For this course project, we applied the model on standard WMT 2014 English-German dataset only following the code of [2]. Also, parts of the training process were modified. Positional encoding was learned instead of static. Moreover, static learning rate was used and no label smoothing was employed.

Results:

The table 1 below represents the different variations of hyperparameters of the transformer model. Also, it presents the perplexity score (PPL), BLEU score and number of trainable parameters used for each version on the EN-DE dataset. At the top, with the lowest values of the hyperparameters and hence lowest number of parameters, is the base model. At the bottom, there is the big version of the transformer with highest number of parameters as a consequence of higher value of the hyperparameters although it achieves the best BLEU and PPL scores.

Table 1. Variation of the transformer model [1]

Comparison of transformer’s results with the other models introduced in previous works are given in the table 2 below. The BLEU score is given for English-German (EN-DE) and English-French (EN-FR) tasks. The training cost is also provided for the stated tasks in terms of Floating Point Operations (FLOPs).

Table 2. Comparison of transformer with other models [1]

Modified model’s results:

We achieved BLEU score of 35.38 and perplexity (PPL) score of 5.238 for the modified version of the model on the EN-DE translation task which is comparable to 26.4 BLEU score and 4.33 PPL score for the original model. Probably, the better BLEU score for the modified version was because of the use of learned positional embedding instead of a static one.

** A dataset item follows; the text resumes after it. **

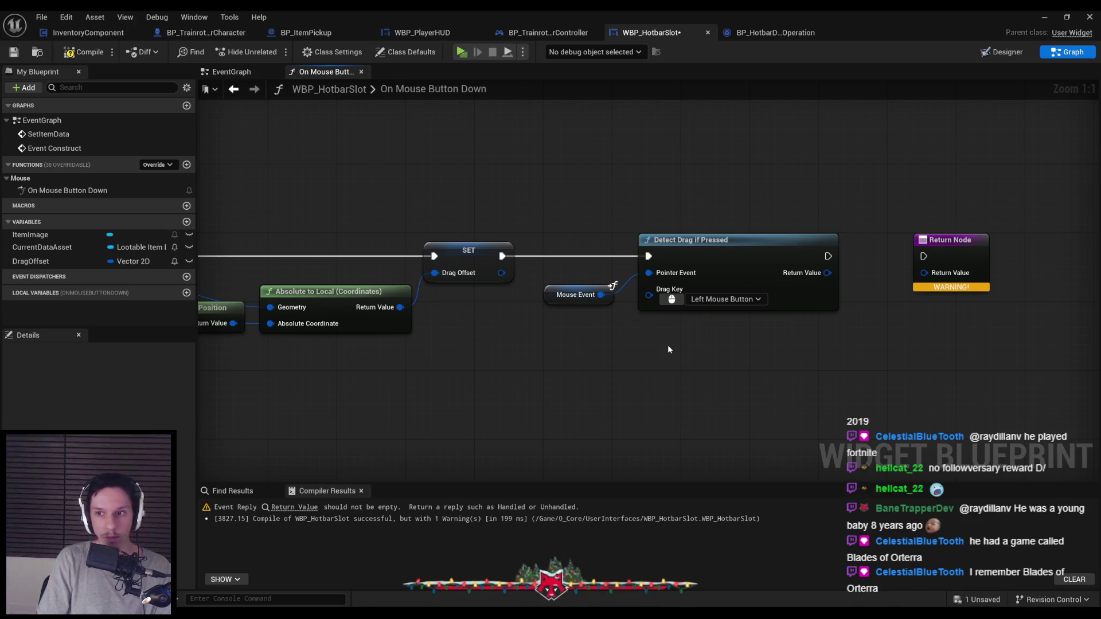
# Step: Connect Detect Drag if Pressed to the Return Node, then compile and save
pyautogui.moveTo(827, 273); pyautogui.dragTo(932, 278)
pyautogui.moveTo(950, 240); pyautogui.dragTo(898, 240)
pyautogui.moveTo(827, 256); pyautogui.dragTo(872, 256)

Working of the attention mechanism:

Translation of a sentence from German (src) to English (predicted trg) using the modified model can be found in Figure 5 below. The true translation of the sentence (trg) is also given for comparison. The model could translate the sentence almost perfectly.

Figure 5. Translation of a sentence using transformer

To understand the attention mechanism in greater depth, the attention weights of each head was extracted from the model for the above translation. The attention matrices formed by the attention weights over the translation of each word (EN-DE) for the eight heads used in the model, is given in Figure 6 (lighter color means higher value). It can be observed that mostly the attention value is higher along the diagonal showing that the model gives attention to the specific word most of the time. But there are some lightly shaded areas in some cases representing the attention given to the neighbors for translation of a particular word. Also, the attention given to the words differs over the heads showing that each head picks up the importance from different perspectives during translation. For example, true translation of German word ‘ein’ is ‘a’. From the figure, for some heads, attention is given to ‘a’ and not for others while translating ‘ein’.

Figure 6. Attention matrices formed by the heads for a translation

Conclusion:

The Transformer model is the first sequence transduction model based entirely on attention. It replaces the recurrent layers with multi-headed self-attention. For translation tasks, it can be trained significantly faster than recurrent or convolutional architectures. It outperforms all previously reported ensembles achieving a new state of the art result on WMT 2014 English-German translation task. The model can be extended to problems involving other input/output modalities- image, audio, video. Also local, restricted attention mechanisms can be investigated.

References:

[1] Vaswani, Ashish, et al. “Attention is all you need.” Advances in neural information processing systems 30 (2017).